Is there any way to fix the immigration events so people actually immigrate to cities with sufficient food to support them? It's a bit pointless having immigrants join a city that is already at full capacity, just causing the city to spend several turns starving.

And is there any way to discourage or stop vassals from settling cities so close to the player's borders that they take up some of the BFC? I'm playing as Brazil and just vassalised Argentina after capturing Tucuman and Montevideo and razing Buenos Aires. Now they've just founded Mendoza 2 tiles S of Tucuman, taking back the iron and cow and causing Tucuman to lose half its production and gradually starve. I can't DOW to kill Mendoza, and their culture is dominant so I have no chance of ever getting those tiles back :mad:

Also, is there any reason Brazil's 1st UHV is to control slave plantations. Seems a bit ahistorical when one of the goals of Brazil's 'founding fathers' was to gradually eliminate the legacy of Spanish slavery. Getting slaves is also annoying and quite random imo - Kongo is the only reliable source by that stage of the game, and they don't always produce slaves fast enough. Brazil should be winnable without having to settle Durban just to produce some additional slaves!
 
Swarbs makes very good points, especially the one about starving immigrants.


@fabe: I'd argue that German became less complicated over time as well, seeing as most non-stressed vowels were devoiced to short E or dropped entirely during the transition from Old High German. Nowadays, German nouns actually don't inflect much at all, because the article does all the work.
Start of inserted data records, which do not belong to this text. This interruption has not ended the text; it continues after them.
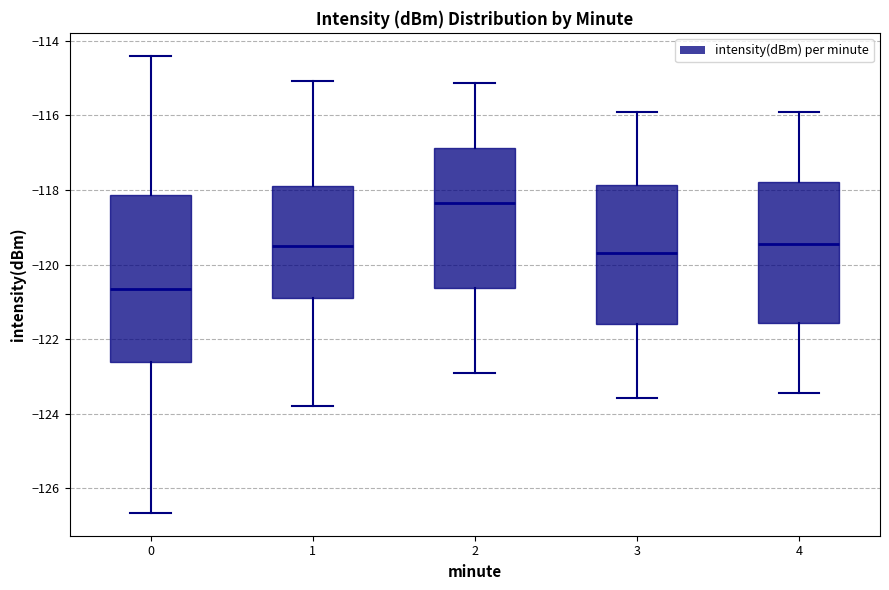

Reading left to right, transcribe this box plot: for each box, give where its median line is, the range the box spans, and where its two whiskers end, as read against the y-axis. The values are not printed on the chart, so give them approximately, as read against the axis.

0: median -120.6, box -122.6 to -118.2, whiskers -126.6 to -114.4
1: median -119.6, box -121.0 to -117.8, whiskers -123.8 to -115.0
2: median -118.4, box -120.6 to -116.8, whiskers -123.0 to -115.2
3: median -119.6, box -121.6 to -117.8, whiskers -123.6 to -116.0
4: median -119.4, box -121.6 to -117.8, whiskers -123.4 to -116.0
By the way, if you're learning German and think that the article is too complicated, consider learning Lithuanian! This wondrous language has no articles at all, and makes up for it with five declension classes, two noun genders, declension by seven case endings across two numbers, and a shifting melodic accent. Did I mention that it has twelve participles, because what the hell, people

"Schifffahrt" is spelled that way because a double consonant always indicates that the preceding vowel is short in German. The word is a compound of "Schiff" (ship) and "Fahrt" (voyage) -> "voyage by ship".

Re the ß, it was never abolished in Germany and Austria, and actually follows a clear ruleset nowadays. A vowel before "ß" is always long, a vowel before "ss" is short. It isn't used in Switzerland and Liechtenstein, but that's not a recent change.

I don't know why people complain about the reformed orthography. The previous one was much less sensible.